Roger, ton amie auteur de livres d'astrologie déclare que ta naissance est responsable des décès de tes aînés. Assume maintenant. Si tu es encore en vie. Parce que bon, tu es quand même né en 1906.

"Autre cas : celui d'une fille charmante, née en 1966, dont les parents se séparèrent de façon assez pénible quelques mois plus tard."

Je vous offre une astuce d'enfant issue d'un couple séparé. Ne me remerciez pas, c'est gratuit. Si vous apprenez un jour qu'une personne de votre connaissance est issue d'un couple séparé, n'hésitez pas un seul instant : confrontez-la et expliquez-lui que, d'une façon ou d'une autre, c'est forcément de sa faute. Notamment si cette séparation a eu lieu dans sa toute petite enfance.
Succès garanti.
Notez aussi l'usage du mot "cas". Ben oui, on fait une étude de cas, là : on cherche des personnes nées dans une année du Cheval de Feu qui ont effectivement porté malheur à toute leur famille. C'est purement scientifique.
N'oublions pas le faux compliment glissé : "une fille charmante". Ah là là, quelle fille charmante, c'est dommage qu'elle ait porté malheur à sa famille. Jocelyne, je peux te citer dans mon bouquin ? J'y dis que tu es charmante.

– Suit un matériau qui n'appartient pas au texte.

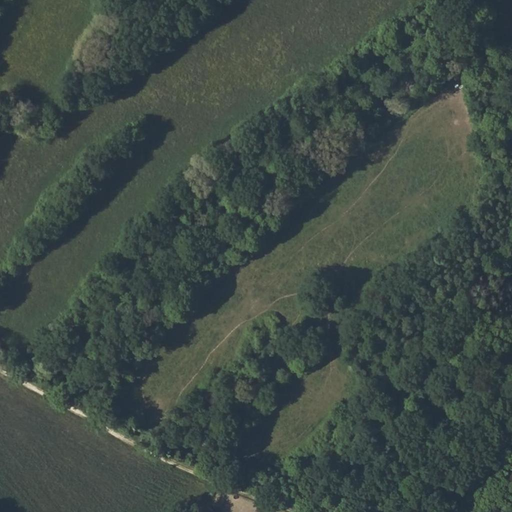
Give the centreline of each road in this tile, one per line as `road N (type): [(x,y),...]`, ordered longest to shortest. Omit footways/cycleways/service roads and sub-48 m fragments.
road 1 (track): [(309,511),(120,441)]
road 2 (track): [(511,155),(457,0)]
road 3 (track): [(0,372),(120,441)]
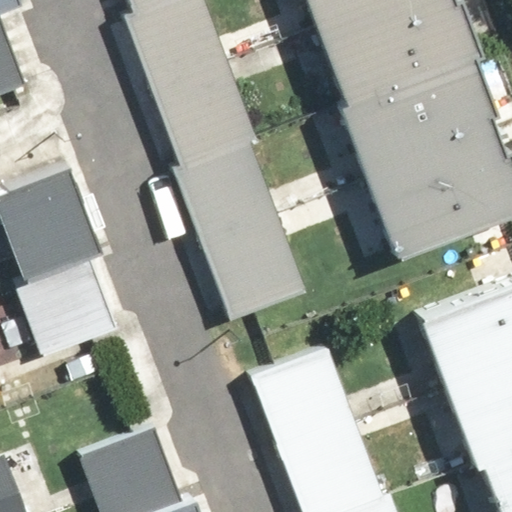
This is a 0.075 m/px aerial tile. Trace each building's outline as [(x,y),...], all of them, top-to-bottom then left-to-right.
[(0,0),(0,76),(26,68),(3,0),(0,0)] [(221,49),(203,0),(123,0),(120,1),(147,76),(221,49)] [(464,0),(310,0),(326,46),(464,0)] [(492,64),(470,0),(464,0),(326,46),(348,112),(492,64)] [(221,49),(147,76),(174,150),(246,124),(248,123),(221,49)] [(511,129),(511,124),(492,64),(348,112),(370,177),(511,129)] [(167,152),(194,227),(273,199),(246,124),(174,150),(167,152)] [(511,201),(511,129),(370,177),(392,242),(511,201)] [(93,148),(5,183),(33,254),(18,260),(48,337),(130,305),(103,236),(125,228),(93,148)] [(222,303),(227,301),(300,275),(273,199),(194,227),(222,303)] [(511,340),(511,267),(416,305),(441,368),(511,340)] [(351,406),(322,331),(246,360),(275,436),(351,406)] [(0,392),(11,389),(0,361),(0,358),(9,355),(0,332),(0,392)] [(511,413),(511,340),(441,368),(466,431),(511,413)] [(380,482),(351,406),(275,436),(304,511),(313,508),(380,482)] [(511,485),(511,413),(466,431),(491,494),(511,485)] [(174,493),(146,415),(75,440),(101,511),(111,511),(120,509),(121,511),(207,511),(198,485),(174,493)] [(0,511),(56,511),(30,429),(0,438),(0,511)] [(313,508),(314,511),(400,511),(388,479),(380,482),(313,508)] [(511,511),(511,485),(491,494),(497,511),(511,511)]
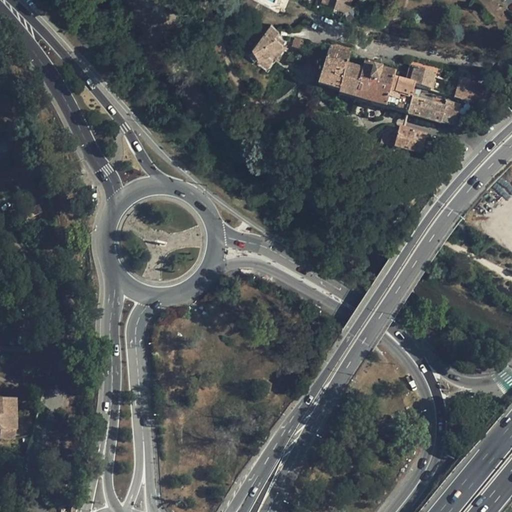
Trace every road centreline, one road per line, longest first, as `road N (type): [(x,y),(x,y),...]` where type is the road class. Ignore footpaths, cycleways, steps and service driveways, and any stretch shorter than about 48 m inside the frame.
road 1 (primary): [(266,511),(424,246),(511,149)]
road 2 (primary): [(511,133),(417,238),(272,456)]
road 3 (primary): [(165,185),(98,95),(3,0)]
road 4 (primary): [(0,4),(66,101),(111,183),(114,210)]
road 5 (primary): [(143,467),(135,332),(149,296)]
road 6 (primary): [(116,275),(103,445)]
road 7 (primary): [(405,351),(284,268)]
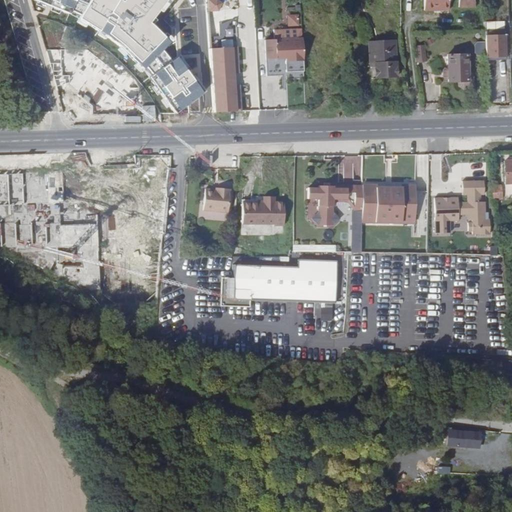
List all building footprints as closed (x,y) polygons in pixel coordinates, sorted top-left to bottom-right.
[(34,0),(81,19),(112,39),(138,62),(144,69),(147,68),(151,73),(149,76),(174,112),(201,92),(179,55),(171,60),(164,50),(171,41),(150,22),(166,0),(122,0),(121,0),(34,0)] [(412,0),(411,0),(411,10),(420,10),(420,6),(435,7),(435,0),(412,0)] [(273,40),(265,40),(266,60),(303,58),(301,13),(287,14),(287,30),(273,31),(273,40)] [(482,58),(503,57),(503,33),(482,34),(482,58)] [(395,74),(395,50),(388,50),(388,39),(367,39),(368,61),(376,62),(377,74),(395,74)] [(415,46),(417,61),(425,60),(423,45),(415,46)] [(230,48),(209,49),(212,112),(233,111),(230,48)] [(467,54),(447,54),(447,67),(444,67),(442,69),(442,76),(444,78),(448,78),(448,81),(457,80),(457,85),(463,88),(467,88),(473,85),(472,76),(467,76),(467,54)] [(511,195),(511,160),(511,161),(511,157),(508,157),(508,161),(502,161),(503,184),(510,184),(510,195),(511,195)] [(483,181),(462,182),(462,195),(467,195),(467,203),(457,203),(457,198),(433,198),(434,234),(449,233),(449,221),(458,221),(458,215),(458,211),(467,211),(467,215),(467,221),(472,220),(471,223),(468,223),(468,232),(472,231),(472,234),(479,234),(479,235),(489,235),(489,220),(487,220),(487,213),(485,213),(484,202),(480,202),(480,195),(484,195),(483,181)] [(361,211),(361,185),(347,186),(347,189),(334,188),(334,186),(319,186),(319,188),(308,187),(307,198),(319,199),(318,212),(311,218),(318,225),(332,225),(339,219),(332,212),(333,199),(346,200),(346,201),(353,211),(361,211)] [(414,186),(361,185),(361,211),(360,220),(413,221),(414,186)] [(110,190),(111,199),(131,198),(131,190),(110,190)] [(222,192),(218,192),(208,192),(208,213),(232,213),(232,190),(222,190),(222,192)] [(499,190),(489,192),(493,204),(502,202),(499,190)] [(240,227),(272,228),(272,229),(282,230),(283,206),(273,205),(273,200),(262,200),(262,204),(262,206),(256,206),(241,205),(240,227)] [(296,257),(292,296),(329,299),(332,261),(296,257)] [(282,274),(283,265),(269,264),(266,296),(281,297),(281,295),(283,275),(282,274)] [(281,295),(292,296),(294,275),(283,275),(281,295)] [(318,307),(318,320),(332,320),(332,307),(318,307)]
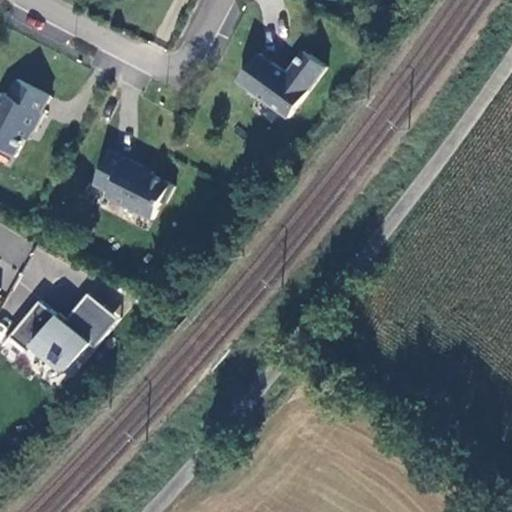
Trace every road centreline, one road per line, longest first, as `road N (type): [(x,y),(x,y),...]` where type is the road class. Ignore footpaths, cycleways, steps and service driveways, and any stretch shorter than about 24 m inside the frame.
road 1 (unclassified): [(149,511),(275,367),(511,57)]
road 2 (residential): [(34,0),(174,67),(210,0)]
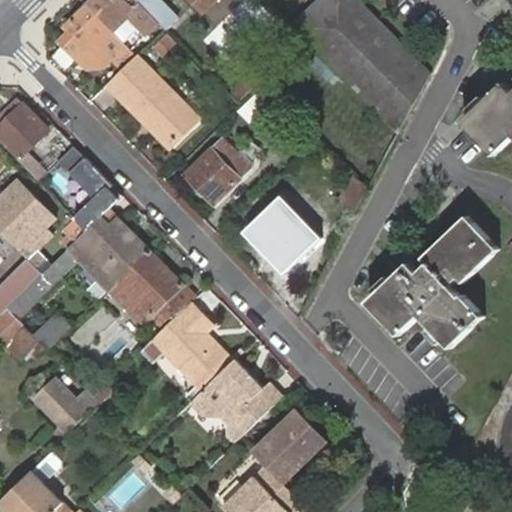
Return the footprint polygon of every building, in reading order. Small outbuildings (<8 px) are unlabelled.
[(163,25),(139,0),(97,0),(90,7),(69,28),(74,35),(64,45),(82,65),(83,64),(90,71),(108,71),(117,63),(119,65),(132,52),(115,33),(132,17),(151,37),(163,25)] [(163,0),(139,0),(163,25),(165,26),(177,14),(163,0)] [(210,9),(201,0),(191,0),(205,14),(210,9)] [(201,0),(210,9),(219,0),(201,0)] [(353,87),(401,136),(433,78),(357,0),(304,0),(285,19),(332,65),(353,87)] [(169,31),(181,19),(177,14),(165,26),(169,31)] [(169,37),(158,48),(165,55),(176,45),(169,37)] [(185,105),(140,59),(109,87),(147,125),(150,122),(159,130),(155,134),(172,150),(202,122),(185,105)] [(257,77),(240,96),(248,104),(266,84),(257,77)] [(465,124),(492,152),(498,146),(510,159),(511,157),(511,91),(505,84),(465,124)] [(281,115),(265,98),(248,114),(264,132),(281,115)] [(0,118),(0,130),(25,106),(19,100),(0,118)] [(25,106),(0,130),(0,134),(22,158),(28,152),(49,131),(25,106)] [(150,122),(147,125),(155,134),(159,130),(150,122)] [(254,168),(227,140),(190,176),(216,204),(254,168)] [(125,197),(77,146),(61,162),(73,174),(72,174),(97,199),(78,219),(90,231),(112,210),(125,197)] [(504,165),(510,159),(498,146),(492,152),(504,165)] [(50,174),(28,152),(22,158),(20,160),(41,181),(50,174)] [(343,201),(360,211),(371,192),(355,176),(343,201)] [(56,217),(18,181),(0,198),(0,225),(29,255),(37,247),(31,242),(34,239),(25,230),(37,218),(47,226),(56,217)] [(321,243),(281,202),(251,231),(291,272),(321,243)] [(152,252),(112,210),(107,215),(90,231),(73,248),(45,275),(30,289),(11,308),(21,319),(82,261),(112,291),(152,252)] [(369,302),(395,330),(402,323),(413,334),(425,323),(457,357),(480,335),(474,329),(484,318),(467,301),(464,305),(451,292),(460,283),(464,288),(495,258),(483,245),(489,239),(467,216),(424,258),(428,263),(421,271),(411,261),(369,302)] [(34,239),(47,226),(37,218),(25,230),(34,239)] [(73,248),(90,231),(78,219),(70,226),(73,230),(65,240),(73,248)] [(501,252),(489,239),(483,245),(495,258),(501,252)] [(198,299),(152,252),(112,291),(145,325),(153,317),(166,330),(194,303),(198,299)] [(29,259),(15,273),(30,289),(45,275),(29,259)] [(0,287),(0,318),(11,308),(30,289),(15,273),(0,287)] [(210,320),(194,303),(166,330),(156,340),(205,393),(213,385),(236,362),(232,359),(210,335),(207,332),(208,323),(210,320)] [(21,319),(11,308),(0,318),(0,336),(8,345),(28,326),(21,319)] [(74,328),(61,313),(37,336),(41,340),(51,351),(74,328)] [(491,325),(484,318),(474,329),(480,335),(491,325)] [(218,327),(210,320),(208,323),(207,332),(210,335),(218,327)] [(406,342),(413,334),(402,323),(395,330),(406,342)] [(21,359),(41,340),(28,326),(8,345),(21,359)] [(232,359),(236,362),(244,354),(241,351),(232,359)] [(194,403),(235,447),(241,440),(242,440),(286,398),(273,384),(264,392),(256,384),(253,387),(247,381),(250,378),(236,362),(213,385),(205,393),(196,401),(194,403)] [(256,384),(250,378),(247,381),(253,387),(256,384)] [(72,433),(103,404),(91,392),(80,401),(60,380),(40,399),(72,433)] [(128,401),(119,392),(104,406),(100,411),(109,420),(128,401)] [(109,420),(100,411),(88,422),(97,432),(109,420)] [(300,411),(255,454),(269,469),(281,481),(312,451),(315,454),(328,442),(300,411)] [(283,511),(291,511),(301,502),(281,481),(269,469),(227,510),(228,511),(276,511),(280,509),(283,511)] [(69,511),(33,474),(0,507),(5,511),(69,511)] [(299,511),(306,506),(301,502),(291,511),(299,511)]
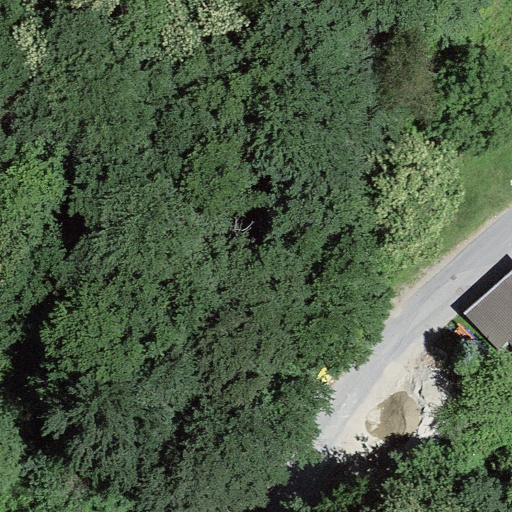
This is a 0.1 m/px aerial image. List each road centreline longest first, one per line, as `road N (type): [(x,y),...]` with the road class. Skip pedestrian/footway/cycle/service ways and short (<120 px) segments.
road 1 (motorway): [(511,380),(0,309)]
road 2 (residential): [(279,511),(351,385),(511,232)]
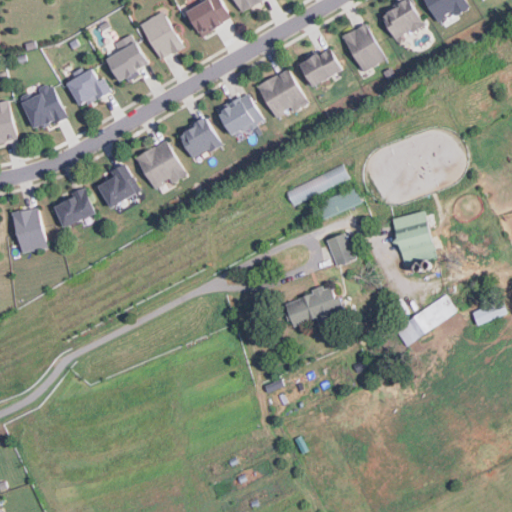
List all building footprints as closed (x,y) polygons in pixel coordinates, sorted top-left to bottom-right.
[(205,39),(189,14),(198,8),(197,6),(203,2),(202,1),(203,0),(221,0),(234,19),(227,24),(227,25),(223,27),(224,28),(205,39)] [(266,0),(244,14),(235,0),(266,0)] [(407,0),(409,0),(425,27),(413,34),(411,31),(395,40),(383,18),(388,15),(386,12),(398,4),(399,6),(407,0)] [(465,0),(471,9),(456,18),(453,13),(445,17),(446,19),(439,24),(425,0),(465,0)] [(164,13),(187,49),(174,56),(174,55),(163,61),(142,27),(164,13)] [(364,73),(344,38),(366,25),(387,60),(364,73)] [(80,47),(73,50),(70,45),(77,41),(80,47)] [(137,45),(149,66),(138,72),(140,77),(129,83),(128,81),(121,85),(108,62),(137,45)] [(313,89),(301,67),(307,63),(305,59),(317,53),(320,57),(331,51),(343,72),(339,75),(341,78),(334,82),(332,78),(313,89)] [(26,56),(27,63),(17,65),(15,59),(26,56)] [(80,109),(67,86),(76,80),(73,75),(82,70),(85,76),(93,71),(100,83),(105,80),(113,94),(100,102),(99,100),(88,107),(88,105),(80,109)] [(309,104),(294,114),(291,108),(284,113),(285,115),(278,119),(259,88),(288,70),(309,104)] [(53,88),(70,120),(56,127),(54,124),(51,126),(51,127),(44,131),(43,129),(41,130),(40,129),(35,131),(22,106),(23,105),(21,102),(22,98),(27,96),(30,96),(32,101),(41,96),(40,93),(40,90),(46,87),(48,88),(49,90),(53,88)] [(233,138),(218,111),(242,98),(243,100),(250,95),(265,121),(257,125),(256,125),(233,138)] [(0,105),(8,103),(18,141),(0,145),(0,105)] [(207,120),(223,147),(213,153),(211,150),(193,160),(181,139),(195,130),(194,128),(197,127),(197,126),(207,120)] [(188,173),(180,179),(180,181),(176,183),(173,182),(172,183),(169,178),(163,182),(164,184),(158,188),(139,161),(167,142),(188,173)] [(112,206),(100,183),(115,175),(113,169),(127,162),(142,190),(112,206)] [(287,188),(293,203),(351,180),(345,166),(287,188)] [(64,226),(55,204),(62,201),(61,200),(73,195),(72,192),(86,186),(97,212),(64,226)] [(362,200),(322,218),(316,204),(357,187),(362,200)] [(23,253),(12,213),(38,206),(49,247),(39,249),(39,251),(35,252),(32,250),(23,253)] [(427,209),(440,257),(407,266),(401,242),(396,239),(400,234),(395,217),(427,209)] [(338,265),(329,238),(347,232),(353,249),(355,248),(358,258),(338,265)] [(318,317),(295,325),(293,319),(289,320),(286,313),(290,312),(287,304),(302,298),(301,297),(311,293),(312,294),(315,293),(314,289),(324,285),(325,289),(332,286),(337,298),(341,296),(346,311),(338,314),(339,317),(321,324),(318,317)] [(460,310),(408,345),(397,329),(449,294),(460,310)] [(477,325),(472,312),(502,300),(507,313),(477,325)]
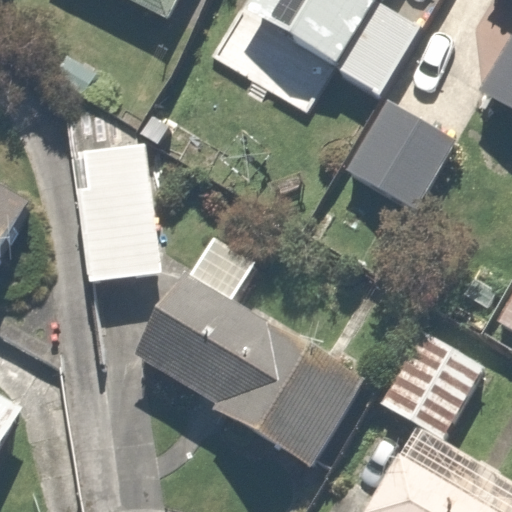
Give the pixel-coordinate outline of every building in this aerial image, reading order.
[(108,0),(157,26),(171,0),(108,0)] [(389,0),(254,0),(242,20),(373,100),(422,20),(389,0)] [(511,0),(507,0),(511,3),(511,30),(470,95),(511,122),(511,0)] [(375,105),(338,168),(407,209),(444,146),(375,105)] [(145,158),(69,167),(84,288),(160,279),(145,158)] [(0,200),(0,259),(27,218),(0,200)] [(122,364),(206,411),(199,423),(307,483),(314,471),(361,386),(170,279),(122,364)] [(511,309),(501,329),(511,334),(511,309)] [(485,373),(424,331),(374,405),(435,447),(485,373)] [(0,407),(0,430),(10,413),(0,407)] [(363,511),(487,511),(432,479),(397,457),(363,511)]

"Coïncidence ou reflet d'une réalité profonde ?"

Ce livre : simple chef-d'oeuvre de psychologie appliquée ou source de sagesse ancestrale ? Pas de degrés, pas de nuances, pas d'alternative.
Oui, peut-être que les parents de "cette fille charmante" se sont séparés parce qu'ils n'ont pas tenu le choc de la grossesse et de l'arrivée de Jocelyne. Oui, peut-être que la nouvelle de la naissance de Roger a tué de saisissement ses tantines Susanne, Simone et Cunégonde, qui n'espéraient plus la naissance d'un héritier mâle. Il n'y aurait donc pas coïncidence, sans que cela soit lié à l'année précise de mise bas de ces personnes !

"C'est à chacun de faire cette recherche pour lui-même, ou pour les Chevaux qu'il connaît."

L'auteur nous invite ici à la suspicion et à la délation des personnes nées en 1906 et en 1966, afin que celles-ci soient reconnues comme sources de malheur dignes d'être fustigées pour toutes les calamités qui ont pu s'abattre sur leur famille à peu près dans les environs de leur naissance. Ou de leur enfance, pour ce qu'on en sait.
C'est typiquement ce que quelqu'un a besoin de croire pour devenir une personne équilibrée, ça tombe bien.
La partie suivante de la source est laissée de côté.